Reproduce the forum thread on using resale DRI points in full, word for word.

» **Text provided**
%%

# DRI points question



## kalima (May 18, 2016)

Sorry I forget how to start a new thread and when I looked it up I dont have the 'new thread' button:
Has anyone bought resale points from DRI member and NOT owned another contract through DRI the developer? If so, were you able to use those points in that Collection or were you made to buy other points from DRI so that you could use your resale points? I am not interested in Worldwide Club Points. I am talking only using the resale points in that Collection. Thank you.


----------



## Saintsfanfl (May 18, 2016)

You can buy all the DRI points resale that you want and use them the same as the original owner would. You couldn't pay me to take a DRI ownership. Diamond is awful.


----------



## geist1223 (May 18, 2016)

If you buy DRI Points resell you can use them within the Collection they belong but not directly in the other Collections. You would have to go through II or RCI to stay at a DRI Resort in a different Collection. You would then also have to pay the daily fees, which at many DRI Resorts are about $25 per day.


----------



## kalima (May 20, 2016)

*Pointsavers?*

Would I be able to use resale points for the Pointsaver bookings? That benefit is valuable to me so am very interested to hear if anyone has done this. I believe pointsavers bookings are a benefit of The Club, can anyone confirm? Thank you!


----------



## bry4fun (Jan 26, 2017)

I have a resale account and yes you get the 50% discount at less than 60 days to check in.


----------

%%

» **Recorded data**
%%

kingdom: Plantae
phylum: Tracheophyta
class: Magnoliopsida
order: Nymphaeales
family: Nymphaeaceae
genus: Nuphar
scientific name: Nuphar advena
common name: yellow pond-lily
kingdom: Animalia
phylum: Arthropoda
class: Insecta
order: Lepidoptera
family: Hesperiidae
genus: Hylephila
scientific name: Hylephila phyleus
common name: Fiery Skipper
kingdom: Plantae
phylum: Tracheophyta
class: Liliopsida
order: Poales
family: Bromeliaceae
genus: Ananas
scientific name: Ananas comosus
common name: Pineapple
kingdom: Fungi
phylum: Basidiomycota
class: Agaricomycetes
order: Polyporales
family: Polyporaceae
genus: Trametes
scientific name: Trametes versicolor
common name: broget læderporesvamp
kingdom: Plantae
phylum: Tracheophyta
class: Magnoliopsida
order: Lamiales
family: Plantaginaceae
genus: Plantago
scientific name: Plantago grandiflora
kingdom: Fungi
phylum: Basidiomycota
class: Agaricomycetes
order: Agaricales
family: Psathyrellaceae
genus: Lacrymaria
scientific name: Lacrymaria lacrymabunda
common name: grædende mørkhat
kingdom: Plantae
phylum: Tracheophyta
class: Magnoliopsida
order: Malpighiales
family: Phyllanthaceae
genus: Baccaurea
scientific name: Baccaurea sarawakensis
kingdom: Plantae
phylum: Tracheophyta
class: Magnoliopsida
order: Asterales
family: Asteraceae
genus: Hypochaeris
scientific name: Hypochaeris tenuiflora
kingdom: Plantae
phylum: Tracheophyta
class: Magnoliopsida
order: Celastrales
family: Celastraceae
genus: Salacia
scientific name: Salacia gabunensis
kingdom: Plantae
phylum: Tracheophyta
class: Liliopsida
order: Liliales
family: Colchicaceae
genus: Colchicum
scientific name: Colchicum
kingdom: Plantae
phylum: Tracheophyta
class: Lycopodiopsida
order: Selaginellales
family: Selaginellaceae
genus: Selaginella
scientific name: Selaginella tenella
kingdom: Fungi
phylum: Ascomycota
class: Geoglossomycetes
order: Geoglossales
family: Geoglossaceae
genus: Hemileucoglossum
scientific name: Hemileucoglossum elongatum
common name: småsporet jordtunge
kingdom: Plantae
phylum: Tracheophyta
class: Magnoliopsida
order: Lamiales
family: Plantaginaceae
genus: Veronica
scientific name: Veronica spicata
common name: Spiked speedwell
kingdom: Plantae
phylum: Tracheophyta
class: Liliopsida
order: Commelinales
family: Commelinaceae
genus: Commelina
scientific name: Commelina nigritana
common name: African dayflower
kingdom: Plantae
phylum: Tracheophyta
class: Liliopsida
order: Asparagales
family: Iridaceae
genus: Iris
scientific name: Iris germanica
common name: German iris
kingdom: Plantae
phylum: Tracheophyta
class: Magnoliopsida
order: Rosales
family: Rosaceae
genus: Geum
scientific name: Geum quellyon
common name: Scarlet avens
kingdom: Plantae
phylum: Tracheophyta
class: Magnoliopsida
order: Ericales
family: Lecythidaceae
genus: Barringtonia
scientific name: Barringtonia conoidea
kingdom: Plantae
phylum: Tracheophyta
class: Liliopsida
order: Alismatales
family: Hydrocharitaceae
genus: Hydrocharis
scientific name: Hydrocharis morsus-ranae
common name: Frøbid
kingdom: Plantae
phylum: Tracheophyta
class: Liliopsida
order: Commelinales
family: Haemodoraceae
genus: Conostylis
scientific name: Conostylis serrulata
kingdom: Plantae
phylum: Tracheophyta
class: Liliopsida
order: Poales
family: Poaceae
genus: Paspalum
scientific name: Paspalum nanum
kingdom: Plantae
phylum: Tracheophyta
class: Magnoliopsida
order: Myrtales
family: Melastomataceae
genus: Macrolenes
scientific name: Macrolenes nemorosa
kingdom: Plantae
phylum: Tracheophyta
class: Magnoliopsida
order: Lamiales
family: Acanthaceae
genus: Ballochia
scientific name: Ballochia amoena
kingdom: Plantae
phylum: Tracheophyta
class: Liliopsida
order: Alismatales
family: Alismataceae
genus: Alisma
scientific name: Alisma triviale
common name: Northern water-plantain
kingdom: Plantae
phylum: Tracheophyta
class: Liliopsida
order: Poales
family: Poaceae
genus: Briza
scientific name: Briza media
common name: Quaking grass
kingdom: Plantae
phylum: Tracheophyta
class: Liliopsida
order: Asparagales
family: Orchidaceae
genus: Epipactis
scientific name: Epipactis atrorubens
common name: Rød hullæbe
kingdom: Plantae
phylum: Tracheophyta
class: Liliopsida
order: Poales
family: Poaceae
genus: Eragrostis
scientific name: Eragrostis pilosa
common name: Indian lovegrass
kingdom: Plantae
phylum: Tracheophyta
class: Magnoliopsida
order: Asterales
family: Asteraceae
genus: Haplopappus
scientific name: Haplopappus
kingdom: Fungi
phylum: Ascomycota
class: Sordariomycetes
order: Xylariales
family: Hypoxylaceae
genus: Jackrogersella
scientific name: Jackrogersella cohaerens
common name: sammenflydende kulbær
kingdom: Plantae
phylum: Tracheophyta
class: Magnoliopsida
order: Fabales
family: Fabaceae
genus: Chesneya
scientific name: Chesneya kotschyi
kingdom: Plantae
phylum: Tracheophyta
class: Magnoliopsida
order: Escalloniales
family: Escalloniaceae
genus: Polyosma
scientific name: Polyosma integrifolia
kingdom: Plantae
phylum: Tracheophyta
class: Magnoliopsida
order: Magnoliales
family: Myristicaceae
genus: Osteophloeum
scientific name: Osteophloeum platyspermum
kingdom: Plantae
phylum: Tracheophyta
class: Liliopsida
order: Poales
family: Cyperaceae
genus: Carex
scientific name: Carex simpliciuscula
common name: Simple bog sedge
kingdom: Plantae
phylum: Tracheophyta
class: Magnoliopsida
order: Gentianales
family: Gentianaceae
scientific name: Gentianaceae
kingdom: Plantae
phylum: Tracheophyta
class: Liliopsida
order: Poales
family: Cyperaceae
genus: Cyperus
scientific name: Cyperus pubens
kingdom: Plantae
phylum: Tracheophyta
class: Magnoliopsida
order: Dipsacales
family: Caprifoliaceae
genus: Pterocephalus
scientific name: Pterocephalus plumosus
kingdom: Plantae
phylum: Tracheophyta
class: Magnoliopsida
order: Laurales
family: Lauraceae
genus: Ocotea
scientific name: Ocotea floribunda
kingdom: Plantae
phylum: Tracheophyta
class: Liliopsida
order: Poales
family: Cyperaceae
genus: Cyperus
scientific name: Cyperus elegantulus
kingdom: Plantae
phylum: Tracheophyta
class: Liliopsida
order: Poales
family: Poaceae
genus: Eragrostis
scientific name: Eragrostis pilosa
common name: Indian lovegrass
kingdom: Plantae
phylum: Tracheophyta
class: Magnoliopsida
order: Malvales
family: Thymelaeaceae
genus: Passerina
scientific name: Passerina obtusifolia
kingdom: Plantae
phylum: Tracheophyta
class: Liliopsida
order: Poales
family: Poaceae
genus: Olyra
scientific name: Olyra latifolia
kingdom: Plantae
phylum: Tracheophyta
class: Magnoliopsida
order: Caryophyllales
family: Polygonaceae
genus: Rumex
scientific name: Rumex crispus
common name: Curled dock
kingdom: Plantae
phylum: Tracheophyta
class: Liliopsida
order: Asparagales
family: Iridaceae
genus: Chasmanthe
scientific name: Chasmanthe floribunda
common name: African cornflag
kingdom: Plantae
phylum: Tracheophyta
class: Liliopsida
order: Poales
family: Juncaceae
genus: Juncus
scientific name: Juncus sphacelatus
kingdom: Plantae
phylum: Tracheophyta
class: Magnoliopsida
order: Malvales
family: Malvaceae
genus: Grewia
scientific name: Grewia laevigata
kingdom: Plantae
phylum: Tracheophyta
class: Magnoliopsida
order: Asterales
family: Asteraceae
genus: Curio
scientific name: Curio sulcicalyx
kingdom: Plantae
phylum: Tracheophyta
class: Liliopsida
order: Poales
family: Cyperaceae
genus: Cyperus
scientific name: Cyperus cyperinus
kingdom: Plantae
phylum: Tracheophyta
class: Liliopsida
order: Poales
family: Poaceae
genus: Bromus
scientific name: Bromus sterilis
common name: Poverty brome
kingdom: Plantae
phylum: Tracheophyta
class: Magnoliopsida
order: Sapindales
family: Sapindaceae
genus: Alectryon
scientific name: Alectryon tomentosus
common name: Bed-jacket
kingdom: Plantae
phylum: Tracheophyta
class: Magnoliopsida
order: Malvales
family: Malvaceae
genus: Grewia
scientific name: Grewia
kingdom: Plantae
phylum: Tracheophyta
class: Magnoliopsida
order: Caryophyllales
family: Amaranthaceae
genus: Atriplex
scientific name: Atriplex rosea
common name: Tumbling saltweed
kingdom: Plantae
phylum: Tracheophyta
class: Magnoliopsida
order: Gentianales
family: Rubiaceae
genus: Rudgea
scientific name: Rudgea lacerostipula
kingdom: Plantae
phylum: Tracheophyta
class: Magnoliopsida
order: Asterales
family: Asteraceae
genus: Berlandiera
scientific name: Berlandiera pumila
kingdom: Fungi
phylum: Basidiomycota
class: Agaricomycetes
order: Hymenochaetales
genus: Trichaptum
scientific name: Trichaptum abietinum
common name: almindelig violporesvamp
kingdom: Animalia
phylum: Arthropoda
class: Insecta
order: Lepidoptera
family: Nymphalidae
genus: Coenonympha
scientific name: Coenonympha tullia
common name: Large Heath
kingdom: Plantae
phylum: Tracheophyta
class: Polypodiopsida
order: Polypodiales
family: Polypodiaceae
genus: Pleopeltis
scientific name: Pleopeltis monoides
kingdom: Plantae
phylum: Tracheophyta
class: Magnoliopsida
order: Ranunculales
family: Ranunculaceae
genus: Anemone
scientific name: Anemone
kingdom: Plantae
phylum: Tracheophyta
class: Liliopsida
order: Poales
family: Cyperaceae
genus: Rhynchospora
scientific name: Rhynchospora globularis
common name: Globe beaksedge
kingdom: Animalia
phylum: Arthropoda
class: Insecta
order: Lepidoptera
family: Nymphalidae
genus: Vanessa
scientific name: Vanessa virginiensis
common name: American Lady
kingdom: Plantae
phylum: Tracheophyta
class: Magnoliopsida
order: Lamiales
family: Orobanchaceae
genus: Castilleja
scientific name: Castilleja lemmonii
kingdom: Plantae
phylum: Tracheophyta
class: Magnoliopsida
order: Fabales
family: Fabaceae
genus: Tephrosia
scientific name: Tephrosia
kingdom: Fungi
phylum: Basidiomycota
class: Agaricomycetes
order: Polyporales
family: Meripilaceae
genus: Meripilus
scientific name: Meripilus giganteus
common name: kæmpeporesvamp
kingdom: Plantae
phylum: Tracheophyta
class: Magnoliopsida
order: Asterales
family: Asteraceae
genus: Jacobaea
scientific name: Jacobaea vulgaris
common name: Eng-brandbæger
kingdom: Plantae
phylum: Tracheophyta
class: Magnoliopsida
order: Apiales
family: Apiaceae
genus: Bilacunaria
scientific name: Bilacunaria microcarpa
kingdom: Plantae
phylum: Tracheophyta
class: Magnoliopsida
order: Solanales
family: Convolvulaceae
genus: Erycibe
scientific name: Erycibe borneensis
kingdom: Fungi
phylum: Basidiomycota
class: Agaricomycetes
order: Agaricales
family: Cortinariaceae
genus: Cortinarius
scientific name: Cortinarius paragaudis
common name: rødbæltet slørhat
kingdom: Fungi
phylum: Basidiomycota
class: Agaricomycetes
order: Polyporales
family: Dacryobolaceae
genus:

%%

» **Written response**
# DRI points question



## kalima (May 18, 2016)

Sorry I forget how to start a new thread and when I looked it up I dont have the 'new thread' button:
Has anyone bought resale points from DRI member and NOT owned another contract through DRI the developer? If so, were you able to use those points in that Collection or were you made to buy other points from DRI so that you could use your resale points? I am not interested in Worldwide Club Points. I am talking only using the resale points in that Collection. Thank you.


----------



## Saintsfanfl (May 18, 2016)

You can buy all the DRI points resale that you want and use them the same as the original owner would. You couldn't pay me to take a DRI ownership. Diamond is awful.


----------



## geist1223 (May 18, 2016)

If you buy DRI Points resell you can use them within the Collection they belong but not directly in the other Collections. You would have to go through II or RCI to stay at a DRI Resort in a different Collection. You would then also have to pay the daily fees, which at many DRI Resorts are about $25 per day.


----------



## kalima (May 20, 2016)

*Pointsavers?*

Would I be able to use resale points for the Pointsaver bookings? That benefit is valuable to me so am very interested to hear if anyone has done this. I believe pointsavers bookings are a benefit of The Club, can anyone confirm? Thank you!


----------



## bry4fun (Jan 26, 2017)

I have a resale account and yes you get the 50% discount at less than 60 days to check in.


----------